Flash forward to now, May 2019.  I have around three weeks left of my "day job" in tech before I take the big leap, this time with Simon by my side, and become a full-time farmer. I have been looking forward to this moment since we started the farm.  Man, it's been tough, this last year and a half.  It's been hard to be at the computer inside while Simon is out in the field working away at a big project on his own and not be able to be out there contributing and taking on some of the weight of the work load.  It's been tough sitting thru hours of conference calls, cooped up inside when it is a lovely spring day and the birds are singing and there is a breeze in the trees. 

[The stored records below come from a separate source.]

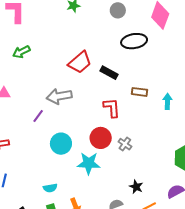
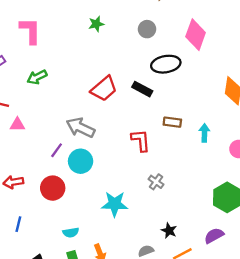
black rectangle: (109, 73) -> (142, 89), moved
gray arrow: (59, 96) -> (81, 128), turned 35
red circle: (101, 138) -> (53, 188), moved
cyan circle: (61, 144) -> (81, 161), moved

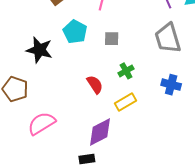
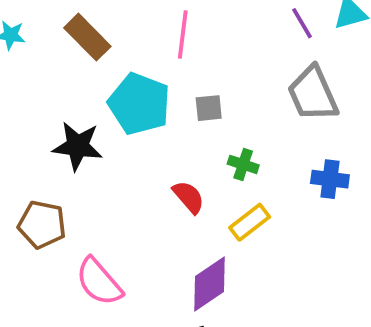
cyan pentagon: (75, 32) -> (139, 104), size x1.4
green cross: (126, 71) -> (243, 164), turned -35
pink semicircle: (42, 123) -> (99, 282), turned -92

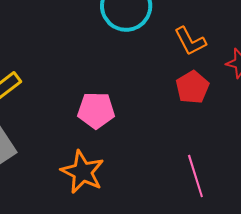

But it was how it had to be.  We had to get the farm to a certain point with the support of my salary before we could even consider losing that.  As much as it slowed us down having most of the work be done by Simon alone this last year and half, it was how we had to do it to be rational and practical and within our means.  I was there by his side to at least help with the big projects like harvesting up all the corms out of the field last summer and then replanting those 50,000 plus dears back in the ground, and harvest of course.  Even during my busy days of being on the computer, I usually managed to run out to the field with a thermos of cold water and a snack between my meetings to see what he was up to, bolster him on, and feel part of the action.

It seems such a luxury to be able to spend the entire day farming.  Truly.  I am so excited to soon do this on a regular basis.  Day after day, to just be able to focus on the farm.  It feels as though I am embarking on a permanent holiday, though that is a laughable idea when you consider that "holiday" entails endless hours stooped over in the hot sun doing repetitive, taxing jobs like weeding.  Ha!  But I won't be in front of a computer and inside.  (I wonder if I will long for the chance to SIT DOWN and stare at a computer screen so that I may rest?).  

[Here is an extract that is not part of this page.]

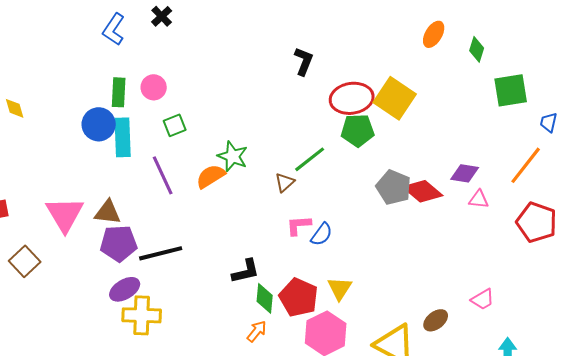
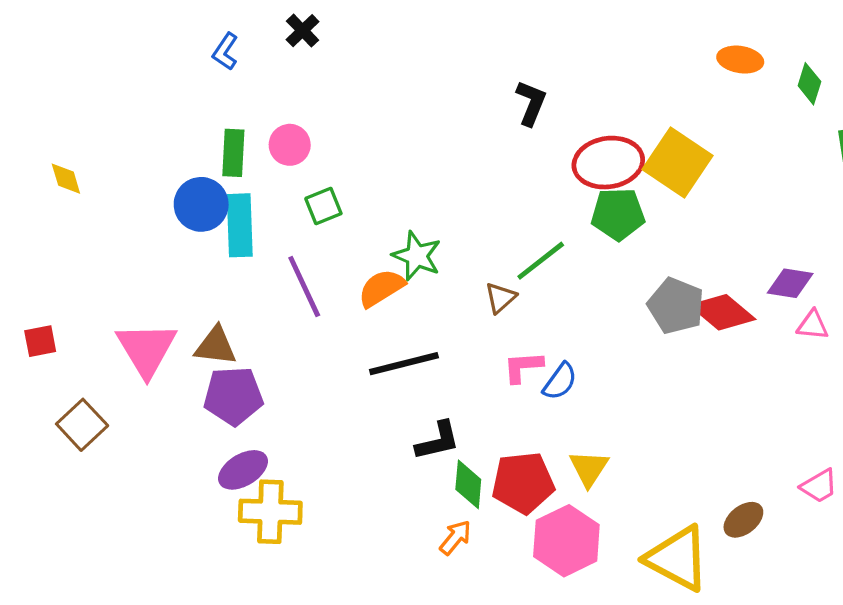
blue L-shape: (114, 29) -> (225, 51), size x0.7
orange ellipse: (434, 34) -> (740, 60), turned 68
black line: (161, 253) -> (404, 364), moved
red pentagon: (299, 297) -> (523, 483), turned -30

My first real hands-on farming experience came at my daughter's school's farm in Santa Rosa.  The gorgeous, large, biodynamic farm was a place that I spent every spare hour I could volunteering and learning and feeling recharged and relaxed.  I was a single mom, working two jobs and going to school, but the time at the farm made me feel so good  It was like yoga for my soul.  

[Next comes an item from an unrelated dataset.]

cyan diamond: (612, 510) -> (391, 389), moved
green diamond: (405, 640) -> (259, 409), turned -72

I get that deep enjoyment and fulfillment from farming now.  Yes, it is a chore and so exhausting sometimes and there are definitely jobs that I do not look forward to, but overall, I really feel I am doing what I am meant to be doing when I am tending our plants and raking out chicken poop from the coop.  

Now that I am older, wiser, and more aware of the perils of the world than I was in my twenties, I am definitely trepidatious about the fact that paychecks will no longer magically appear in my bank account and my health insurance will not be quite so posh.  Daily I am purely giddy at the idea of saying goodbye to the corporate world, but at night, my dreams betray my worries.  The worries are there and real and may plague my peace of mind more dramatically as the date approaches of my emancipation.  Let's hope we have the fortitude, luck and skill to keep this farm growing and going and that I don't end up looking for another day job at someone else's company again.  

 


2 comments


  • Cynthia Foss

    Bon Voyage! Good luck!

    Thanks for your beautiful posts.

    Sending love.


  • Frank W. Butterfield

    Wonderful post! And congratulations!

    I did the same thing 13.5 years ago (wow!). For me, the worries haven’t gone away, but, like grief, they have faded back and have become part of who I am.

    They no longer haunt my dreams or invade the wonderful, delicious waking moments. Which is nice!